Je suis séropositif. Je n’en ai pas honte, je ne veux pas cacher ce fait qui fait partie de mon quotidien. Dans la vie, je partage mon vécu, j’écris des articles concernant mon expérience du VIH sous mon vrai nom, et mes biographies incluent toutes la mention de ma séropositivité. Cependant, si demain je meurs, le milieu VIH auquel j’appartiens et auquel je m’identifie, va se souvenir de « Ken M. », plongeant ainsi mon identité dans l’anonymat afin de me protéger d’une discrimination que, vivant, j’aurais préféré affronter. Cette « protection » aura pour effet d’effacer mon existence.
Je reconnais que je suis privilégié. J’ai un emploi que je ne vais pas perdre à cause de mon statut séropositif, j’ai pleinement accès au suivi médical et aux traitements dont j’ai besoin, j’ai le soutien d’un réseau d’ami·es et de ma famille. Je suis conscient que ce n’est pas le cas pour toutes les personnes vivant avec le VIH. Je défends leur droit de choisir quand et à qui divulguer leur statut, mais pour moi, c’est fait – ou ça se fait…un processus continu – et je refuse de me faire renvoyer dans le placard.
Nous soulignons le 17 mai de chaque année la Journée de lutte contre l’homophobie et la transphobie. Nous, séropositives et séropositifs, devons tirer leçon de cette lutte dont la réussite repose essentiellement sur la persévérance. Et ça commence par la sortie du placard : d’abord pour celles et ceux qui, comme moi, vivent dans des contextes privilégiés ; ensuite, quand le moment opportun est venu, pour chaque individu. Et il devient un jour impensable de craindre ou de discriminer cette population dont fait partie mon oncle, ma voisine, le chum de mon ami, la femme de ma cousine.
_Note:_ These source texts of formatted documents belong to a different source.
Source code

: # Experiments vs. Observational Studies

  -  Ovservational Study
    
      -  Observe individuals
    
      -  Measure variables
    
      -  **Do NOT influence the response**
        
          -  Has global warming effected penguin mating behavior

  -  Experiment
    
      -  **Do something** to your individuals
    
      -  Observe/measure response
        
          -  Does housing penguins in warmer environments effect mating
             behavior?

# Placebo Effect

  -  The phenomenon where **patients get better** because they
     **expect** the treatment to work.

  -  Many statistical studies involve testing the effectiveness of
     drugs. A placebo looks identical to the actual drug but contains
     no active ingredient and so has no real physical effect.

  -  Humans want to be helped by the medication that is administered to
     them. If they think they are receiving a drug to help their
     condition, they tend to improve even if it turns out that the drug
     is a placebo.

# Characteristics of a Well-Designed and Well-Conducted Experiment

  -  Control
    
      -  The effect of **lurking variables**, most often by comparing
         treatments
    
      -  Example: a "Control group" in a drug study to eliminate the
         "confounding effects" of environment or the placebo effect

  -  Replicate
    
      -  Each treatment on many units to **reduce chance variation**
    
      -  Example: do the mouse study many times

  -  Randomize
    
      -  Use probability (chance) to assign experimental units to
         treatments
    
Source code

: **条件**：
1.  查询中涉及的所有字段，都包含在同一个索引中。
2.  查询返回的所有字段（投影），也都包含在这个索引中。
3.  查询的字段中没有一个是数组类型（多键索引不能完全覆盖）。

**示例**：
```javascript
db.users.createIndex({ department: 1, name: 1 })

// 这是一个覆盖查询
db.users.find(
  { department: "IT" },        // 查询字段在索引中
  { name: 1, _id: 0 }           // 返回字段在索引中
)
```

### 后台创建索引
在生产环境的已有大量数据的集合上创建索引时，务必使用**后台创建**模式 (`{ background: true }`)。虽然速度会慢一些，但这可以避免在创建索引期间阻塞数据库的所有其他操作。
Je n’exigerai de personne qu’il divulgue son statut s’il ne se sent pas prêt. Mais en revendiquant la sortie du placard comme choix politique, je lance un appel à chacune des personnes vivant avec le VIH, pour notre bien commun. C’est aussi un appel au milieu de lutte contre le VIH à soutenir cette sortie, à promouvoir cette visibilité sociale, et à ne surtout pas la frustrer par des politiques trop rigides.
Je crois fermement que ma visibilité et celle de toute personne vivant avec le VIH est indispensable pour parvenir à faire tomber les préjugés d’une société qui a encore peur de nous, car elle ne nous connaît pas. Une porte de placard non utilisée devient un mur, et quatre murs sans sortie font une prison plutôt qu’un abri.